▸ Aim: Copy the lines below word for word, leaving out the pictures.

▸ Input material:
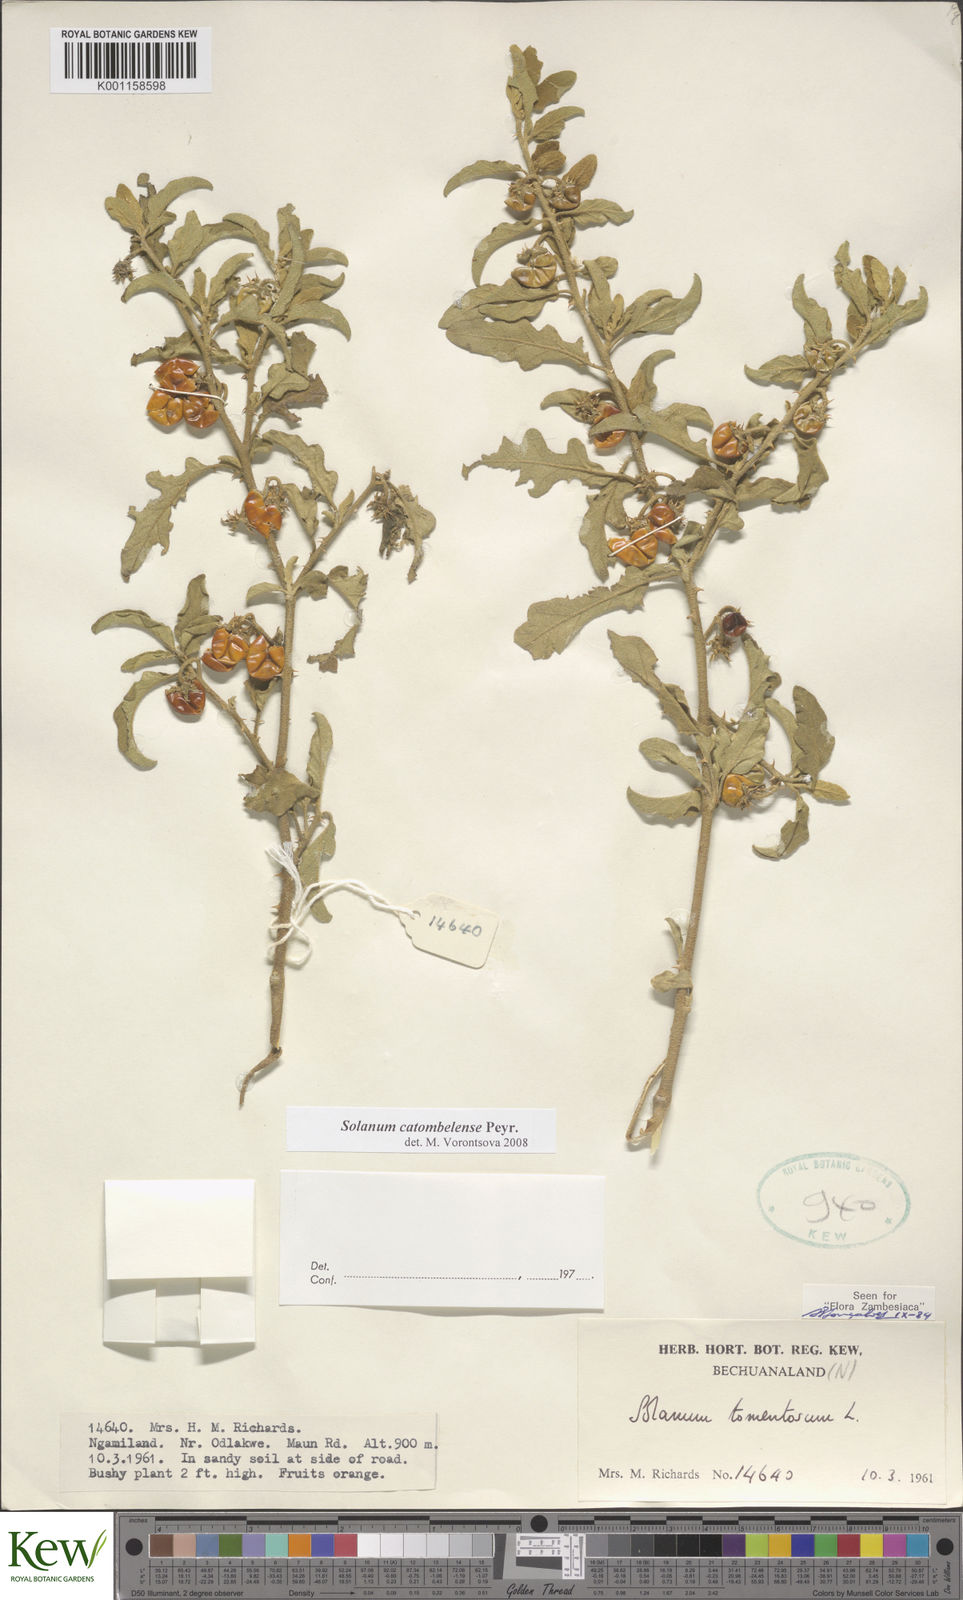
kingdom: Plantae
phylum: Tracheophyta
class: Magnoliopsida
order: Solanales
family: Solanaceae
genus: Solanum
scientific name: Solanum catombelense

▸ Solution below:
kingdom: Plantae
phylum: Tracheophyta
class: Magnoliopsida
order: Solanales
family: Solanaceae
genus: Solanum
scientific name: Solanum catombelense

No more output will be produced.